Lonjakan Penawaran yang Tinggi

Data resmi dilansir dari Bloomberg Technoz (8/7) mengutip keterangan Direktorat Jenderal Pengelolaan Pembiayaan dan Risiko Kementerian Keuangan menyebutkan total penawaran yang masuk mencapai Rp55,09 triliun. Angka ini naik sebesar Rp8,51 triliun atau sekitar 18 persen dibandingkan lelang sebelumnya yang tercatat sebesar Rp46,58 triliun.

Kenaikan minat ini turut mendorong jumlah dana yang berhasil dihimpun pemerintah menjadi Rp32 triliun, meningkat 6,7 persen dari posisi Rp30 triliun pada lelang tanggal 23 Juni 2026. Pemerintah tetap menjalankan kebijakan selektif dalam menerima penawaran.

“Perbedaan lonjakan penawaran yang sebesar 18 persen dengan kenaikan nilai yang dimenangkan hanya 6,7 persen, mengindikasikan bahwa pemerintah tak secara otomatis menyerap seluruh tambahan dana yang ditawarkan investor,” dikutip dari laporan tersebut.

Langkah ini membuat rasio penyerapan terhadap total penawaran turun dari 64,4 persen menjadi 58,1 persen. Pemerintah hanya memilih penawaran dengan tingkat bunga paling kompetitif guna menjaga biaya utang tetap terkendali.

Penurunan Yield di Sebagian Besar Seri

Pergerakan imbal hasil atau yield menjadi catatan penting lainnya dalam lelang ini. Sebagian besar seri SUN mencatat penurunan nilai, yang menandakan penurunan persepsi risiko dari sisi pelaku pasar.
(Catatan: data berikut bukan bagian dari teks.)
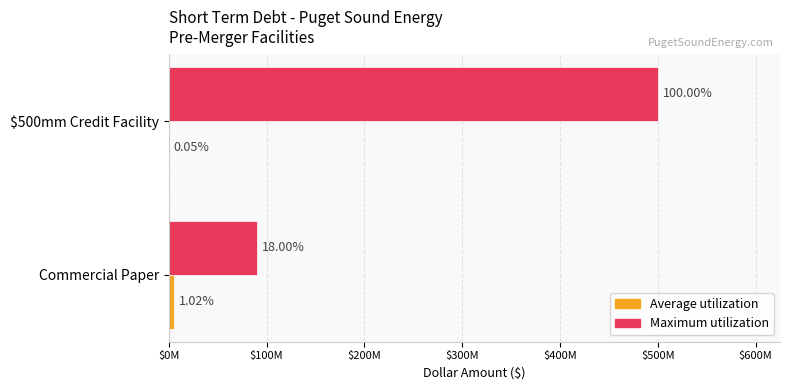

Rank the series by their maximum value, from highest to lowest.

Maximum utilization, Average utilization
Penurunan paling tajam terjadi pada seri FR0109 dengan jangka waktu 5 tahun, turun sekitar 10,1 basis poin menjadi 7,1 persen. Penurunan juga tercatat pada seri FR0108 berjangka 9 tahun, FR0106 selama 14 tahun, FR0107 selama 19 tahun, hingga FR0102 selama 28 tahun.